Heather Bresch sold off 100,200 shares of Mylan stock on Aug. 9, the same day the drugmaker released its most recent earnings report amid questions over the swiftly ballooning cost of EpiPens, reported The Guardian.
Wells Fargo analyst David Maris issued a report in early June pointing out that Mylan had jacked up the prices of seven products by 100 percent more, while raising the cost of another 24 products by at least 20 percent.
Maris warned that Bresch and her company could face a similar public relations nightmare as Martin Shkreli, who became widely loathed after raising the cost of the anti-nausea drug Daraprim by more than 5,000 percent.
Shkreli was arrested in December on security fraud charges related to a hedge fund he co-founded, and he later resigned as CEO of Turing Pharmaceuticals.
Bresch had other warnings that she and her company were about to become similarly toxic.
Other media outlets -- including CNBC, Bloomberg and FiercePharma -- published reports questioning Mylan's price hikes, and Bloomberg reported in September 2015 how Bresch had turned EpiPen into a marketing success and raised its price 400 percent.
EpiPen jumped in price by 15 percent twice more since then, and Slate last month questioned the life-saving allergy drugs cost in a story titled: “There’s absolutely no reason why an EpiPen should cost $300."
Bresch dumped hundreds of thousands of Mylan shares one month and one day after Slate's report.

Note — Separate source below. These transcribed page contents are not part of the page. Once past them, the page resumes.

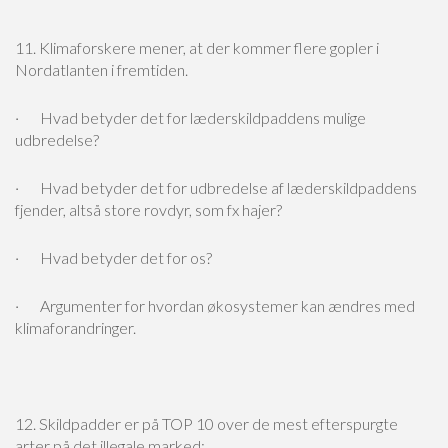
11. Klimaforskere mener, at der kommer flere gopler i
Nordatlanten i fremtiden.
· Hvad betyder det for læderskildpaddens mulige
udbredelse?
· Hvad betyder det for udbredelse af læderskildpaddens
fjender, altså store rovdyr, som fx hajer?
· Hvad betyder det for os?
· Argumenter for hvordan økosystemer kan ændres med
klimaforandringer.
12. Skildpadder er på TOP 10 over de mest efterspurgte
arter på det illegale marked: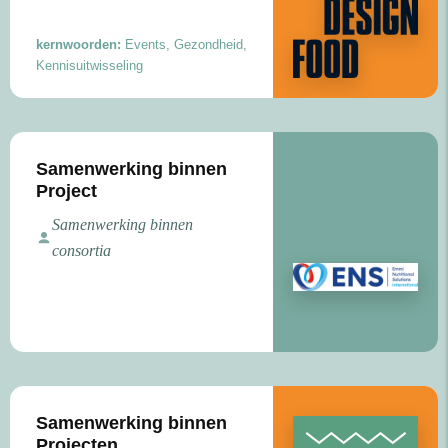
kernwoorden:
Events, Gezondheid,
Kennisuitwisseling
Samenwerking binnen
Project
Samenwerking binnen
consortia
Samenwerking binnen
Projecten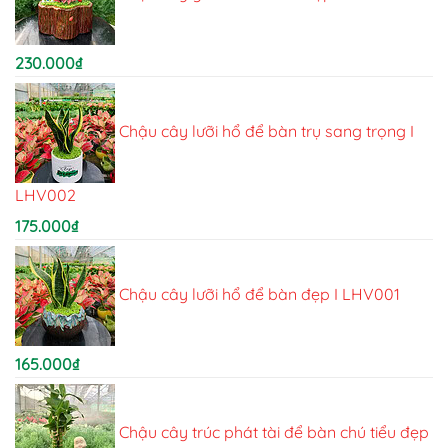
230.000
₫
Chậu cây lưỡi hổ để bàn trụ sang trọng I
LHV002
175.000
₫
Chậu cây lưỡi hổ để bàn đẹp I LHV001
165.000
₫
Chậu cây trúc phát tài để bàn chú tiểu đẹp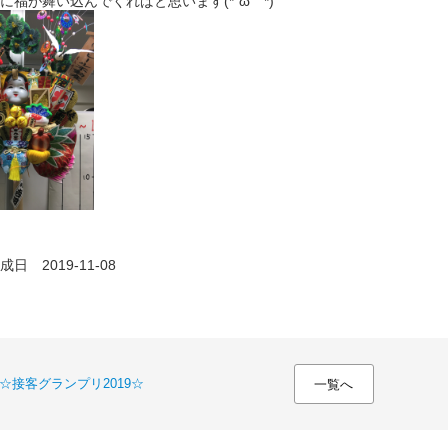
に福が舞い込んでくればと思います(*´ω｀*)
日 2019-11-08
☆接客グランプリ2019☆
一覧へ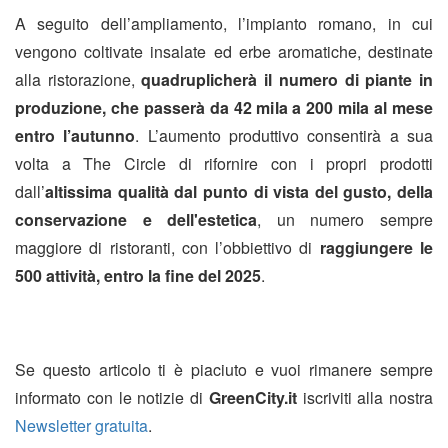
A seguito dell’ampliamento, l’impianto romano, in cui
vengono coltivate insalate ed erbe aromatiche, destinate
alla ristorazione,
quadruplicherà il numero di piante in
produzione, che passerà da 42 mila a 200 mila al mese
entro l’autunno
. L’aumento produttivo consentirà a sua
volta a The Circle di rifornire con i propri prodotti
dall’
altissima qualità dal punto di vista del gusto, della
conservazione e dell'estetica
, un numero sempre
maggiore di ristoranti, con l’obbiettivo di
raggiungere le
500 attività, entro la fine del 2025
.
Se questo articolo ti è piaciuto e vuoi rimanere sempre
informato con le notizie di
GreenCity.it
iscriviti alla nostra
Newsletter gratuita
.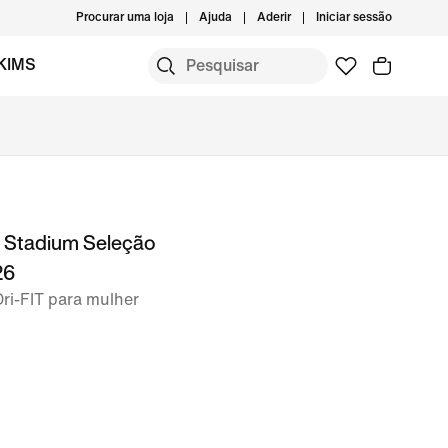
Procurar uma loja
Ajuda
Aderir
Iniciar sessão
KIMS
l Stadium Seleção
26
Dri-FIT para mulher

A company spokeswoman said the Aug. 9 transaction was made as part of a 10b5 plan, which executives at publicly traded companies use to establish a waiting period to avoid suspicion of trading based on non-public information.
"Simply put, 10b5 plans are used to avoid being suspected of insider trading," wrote The Guardian's Jana Kasperkevic.
Mylan's stock price dropped from $49 on Aug. 18 to $42.91 on Aug. 26, after the EpiPen controversy erupted.
Bresch, who has seen her own pay shoot up by 671 percent over the past nine years, currently holds 828,318 shares of Mylan.